TASK DETAILS – Copy out each line of the entries below in which the string "члена" appears.
- - -
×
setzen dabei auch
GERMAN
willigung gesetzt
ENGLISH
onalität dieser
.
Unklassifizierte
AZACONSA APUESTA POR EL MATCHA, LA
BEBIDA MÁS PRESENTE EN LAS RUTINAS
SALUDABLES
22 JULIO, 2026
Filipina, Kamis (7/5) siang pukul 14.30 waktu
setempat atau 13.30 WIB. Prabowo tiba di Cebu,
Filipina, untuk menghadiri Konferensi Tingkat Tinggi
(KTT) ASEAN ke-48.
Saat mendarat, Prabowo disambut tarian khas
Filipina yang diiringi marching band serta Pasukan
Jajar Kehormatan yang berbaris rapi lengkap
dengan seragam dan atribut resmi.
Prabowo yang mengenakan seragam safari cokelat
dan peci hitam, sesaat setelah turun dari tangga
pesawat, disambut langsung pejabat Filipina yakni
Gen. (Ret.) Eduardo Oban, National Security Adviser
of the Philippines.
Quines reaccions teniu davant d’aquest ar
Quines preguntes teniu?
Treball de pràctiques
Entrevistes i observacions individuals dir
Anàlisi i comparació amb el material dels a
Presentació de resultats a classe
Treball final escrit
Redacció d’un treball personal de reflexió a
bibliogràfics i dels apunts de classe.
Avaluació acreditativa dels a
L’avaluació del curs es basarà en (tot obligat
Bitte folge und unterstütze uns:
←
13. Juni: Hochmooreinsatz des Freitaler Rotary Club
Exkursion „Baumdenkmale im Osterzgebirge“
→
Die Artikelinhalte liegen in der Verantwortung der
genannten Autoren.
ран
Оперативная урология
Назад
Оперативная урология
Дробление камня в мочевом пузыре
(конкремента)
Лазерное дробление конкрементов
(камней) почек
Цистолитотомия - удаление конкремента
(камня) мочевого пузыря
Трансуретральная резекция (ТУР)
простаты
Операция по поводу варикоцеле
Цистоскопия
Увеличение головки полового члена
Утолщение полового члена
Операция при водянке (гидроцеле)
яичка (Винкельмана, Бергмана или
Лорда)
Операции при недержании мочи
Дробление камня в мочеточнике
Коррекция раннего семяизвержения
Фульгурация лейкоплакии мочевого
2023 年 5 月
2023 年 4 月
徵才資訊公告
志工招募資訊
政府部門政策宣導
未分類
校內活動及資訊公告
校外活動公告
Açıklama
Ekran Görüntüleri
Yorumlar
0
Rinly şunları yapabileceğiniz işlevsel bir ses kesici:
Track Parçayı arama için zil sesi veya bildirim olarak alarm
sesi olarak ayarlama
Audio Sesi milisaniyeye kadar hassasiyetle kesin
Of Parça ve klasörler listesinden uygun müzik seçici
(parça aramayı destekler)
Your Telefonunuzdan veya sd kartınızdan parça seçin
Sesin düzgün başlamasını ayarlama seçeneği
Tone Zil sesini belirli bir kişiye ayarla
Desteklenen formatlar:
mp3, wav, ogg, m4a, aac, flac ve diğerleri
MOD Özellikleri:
- - -
ANSWER BOX –
Увеличение головки полового члена
Утолщение полового члена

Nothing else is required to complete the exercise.